Kerem,Aslı’nın peşine düşer:
Terk eyledim vatanımı ilimi
Elimden aldırdım gonca gülümü
Gurbet ile saldım gayri yolumu
Sıla ağlar vatan ağlar yol ağlar
Pir Sultan, gurbette ağlayan gözlerini Allah’ın Keremini tanık göstererek teselli eder.
“Kör olsun gurbetin kahrı bitmedi
Gidemem vatana çilem yetmedi
Gül de taksam bülbülümüz ötmedi
Altın kafes olsa viran görünür.
Bayburtlu Zihni, gurbetin altın kafesindeki bülbülün ötmeyişinden yakınırken, Aşık Ömer, gurbette öten bülbülün derdine dert katmasından kederlenir.
Gurbet elde deldin bağrım
Garip garip ötme bülbül
Yeter kıldı cefâ canım
Derdime dert katma bülbül.
Gördüğü her güzele aşık olan Karacaoğlan gurbetten o derece bizardır ki bir an önce sılaya dönmek ister.
Hezeli de Karacaoğlan hezeli
Döküldü dalların gülü gazeli
Gurbet elde ben neyleyim güzeli
Yol ver dağlar sılama varayım
Kimi yeşil ördek gibi dalar göller,
kimi yeşil kurbağa gibi.
Kimi başını alıp gurbete gitmek ister,
kimi gurbette ağlayışını hissettirir.
Türkülerde gurbet, acı yüklü bir kervandır.
Yeşil ördek gibi daldım göllere
Sen düşürdün beni dilden dillere
Başım alıp gidem gurbet illere
Ne sen beni unut ne de ben seni
Sen kendi özünle arana bir gurbet koyma, bir yabancılık sıradağı çekme.
“Gâh olur gurbet vatan; gâh vatan gurbetlenir.” Şair Vişnezade İzzeti bu deyişiyle seni anlatıyor sanki vatanında gurbetçi, gurbette yabancısın. Ancak o gurbeti gül bahçesi yapacak olanda sensin.
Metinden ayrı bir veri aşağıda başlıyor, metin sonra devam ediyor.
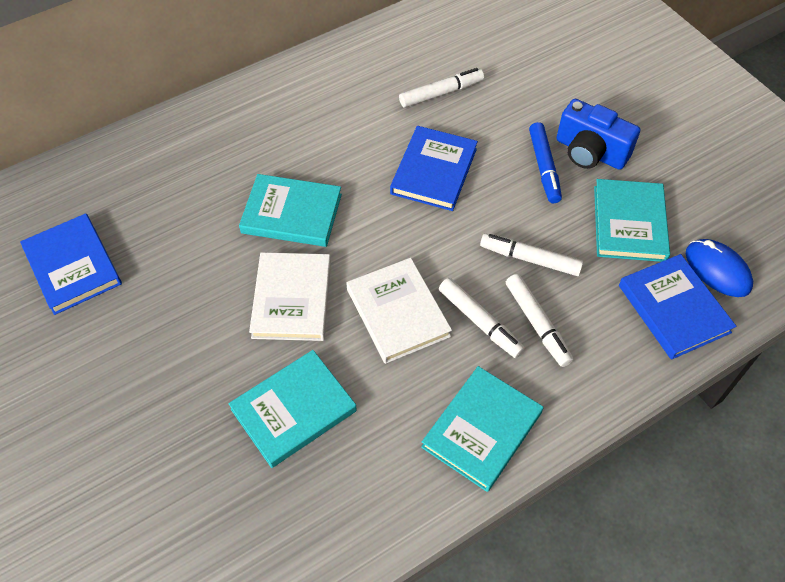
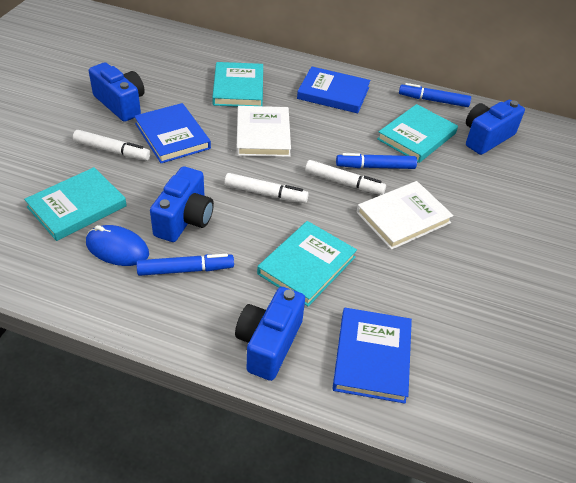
blue camera: [556,99,640,170] = 1 -> [89,62,145,122] [150,166,214,242] [235,287,305,381] [466,100,525,155] = 4
blue marker: [529,122,562,203] = 1 -> [137,254,234,276] [336,153,417,169] [399,83,471,107] = 3
white marker: [399,68,484,108] [439,278,525,358] [480,233,583,276] [506,274,573,367] = 4 -> [73,130,151,160] [224,173,309,203] [305,160,386,195] = 3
Sen ceddinin diyarında vatan-cüda olabilir misin hiç?
Belki, “muhâcirâne gezer ağlarız öz diyarımızda” ama, senin atalarının duası kabul olunmuştur, sen sahip çıktığın sürece vatan:
Canı, cananı bütün varımı alsın da Huda,
Etmesin tek vatanımdan beni dünyada Cüda.